Exercise goal = Copy every line of the records below verbatim, with no changes.

══ Input material

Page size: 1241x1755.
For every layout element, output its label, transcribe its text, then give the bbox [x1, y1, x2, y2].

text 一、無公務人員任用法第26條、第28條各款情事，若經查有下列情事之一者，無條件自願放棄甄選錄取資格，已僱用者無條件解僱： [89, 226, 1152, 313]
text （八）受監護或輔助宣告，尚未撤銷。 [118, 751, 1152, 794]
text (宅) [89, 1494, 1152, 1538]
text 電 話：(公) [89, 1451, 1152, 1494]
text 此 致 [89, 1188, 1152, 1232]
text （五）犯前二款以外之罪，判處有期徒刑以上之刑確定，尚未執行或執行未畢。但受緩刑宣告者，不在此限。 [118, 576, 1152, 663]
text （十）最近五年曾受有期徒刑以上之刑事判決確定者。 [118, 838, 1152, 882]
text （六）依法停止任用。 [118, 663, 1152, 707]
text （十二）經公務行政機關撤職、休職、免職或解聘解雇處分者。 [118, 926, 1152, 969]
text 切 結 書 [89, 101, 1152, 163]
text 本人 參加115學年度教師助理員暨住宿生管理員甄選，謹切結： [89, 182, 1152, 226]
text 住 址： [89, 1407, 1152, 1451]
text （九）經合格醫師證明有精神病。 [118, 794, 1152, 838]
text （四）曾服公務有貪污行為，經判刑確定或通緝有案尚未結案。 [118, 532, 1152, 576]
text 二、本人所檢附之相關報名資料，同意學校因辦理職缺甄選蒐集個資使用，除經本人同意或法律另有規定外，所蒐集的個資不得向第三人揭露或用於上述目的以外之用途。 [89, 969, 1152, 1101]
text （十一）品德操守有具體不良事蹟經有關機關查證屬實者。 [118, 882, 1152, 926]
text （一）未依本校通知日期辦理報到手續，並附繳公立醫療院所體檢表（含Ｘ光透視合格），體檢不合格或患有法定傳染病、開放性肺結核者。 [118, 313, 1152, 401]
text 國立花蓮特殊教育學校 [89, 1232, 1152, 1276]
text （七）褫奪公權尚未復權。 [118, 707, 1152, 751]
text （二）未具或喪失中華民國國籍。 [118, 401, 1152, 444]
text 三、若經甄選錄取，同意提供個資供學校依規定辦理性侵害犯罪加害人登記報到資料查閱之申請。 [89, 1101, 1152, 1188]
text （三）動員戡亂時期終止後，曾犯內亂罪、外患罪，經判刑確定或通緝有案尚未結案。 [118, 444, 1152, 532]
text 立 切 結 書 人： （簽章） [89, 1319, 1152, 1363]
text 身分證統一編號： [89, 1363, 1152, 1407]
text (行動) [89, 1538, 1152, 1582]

════

Task answer =
Page size: 1241x1755.
For every layout element, output its label, transcribe its text, then give the bbox [x1, y1, x2, y2].

text 一、無公務人員任用法第26條、第28條各款情事，若經查有下列情事之一者，無條件自願放棄甄選錄取資格，已僱用者無條件解僱： [89, 226, 1152, 313]
text （八）受監護或輔助宣告，尚未撤銷。 [118, 751, 1152, 794]
text (宅) [89, 1494, 1152, 1538]
text 電 話：(公) [89, 1451, 1152, 1494]
text 此 致 [89, 1188, 1152, 1232]
text （五）犯前二款以外之罪，判處有期徒刑以上之刑確定，尚未執行或執行未畢。但受緩刑宣告者，不在此限。 [118, 576, 1152, 663]
text （十）最近五年曾受有期徒刑以上之刑事判決確定者。 [118, 838, 1152, 882]
text （六）依法停止任用。 [118, 663, 1152, 707]
text （十二）經公務行政機關撤職、休職、免職或解聘解雇處分者。 [118, 926, 1152, 969]
text 切 結 書 [89, 101, 1152, 163]
text 本人 參加115學年度教師助理員暨住宿生管理員甄選，謹切結： [89, 182, 1152, 226]
text 住 址： [89, 1407, 1152, 1451]
text （九）經合格醫師證明有精神病。 [118, 794, 1152, 838]
text （四）曾服公務有貪污行為，經判刑確定或通緝有案尚未結案。 [118, 532, 1152, 576]
text 二、本人所檢附之相關報名資料，同意學校因辦理職缺甄選蒐集個資使用，除經本人同意或法律另有規定外，所蒐集的個資不得向第三人揭露或用於上述目的以外之用途。 [89, 969, 1152, 1101]
text （十一）品德操守有具體不良事蹟經有關機關查證屬實者。 [118, 882, 1152, 926]
text （一）未依本校通知日期辦理報到手續，並附繳公立醫療院所體檢表（含Ｘ光透視合格），體檢不合格或患有法定傳染病、開放性肺結核者。 [118, 313, 1152, 401]
text 國立花蓮特殊教育學校 [89, 1232, 1152, 1276]
text （七）褫奪公權尚未復權。 [118, 707, 1152, 751]
text （二）未具或喪失中華民國國籍。 [118, 401, 1152, 444]
text 三、若經甄選錄取，同意提供個資供學校依規定辦理性侵害犯罪加害人登記報到資料查閱之申請。 [89, 1101, 1152, 1188]
text （三）動員戡亂時期終止後，曾犯內亂罪、外患罪，經判刑確定或通緝有案尚未結案。 [118, 444, 1152, 532]
text 立 切 結 書 人： （簽章） [89, 1319, 1152, 1363]
text 身分證統一編號： [89, 1363, 1152, 1407]
text (行動) [89, 1538, 1152, 1582]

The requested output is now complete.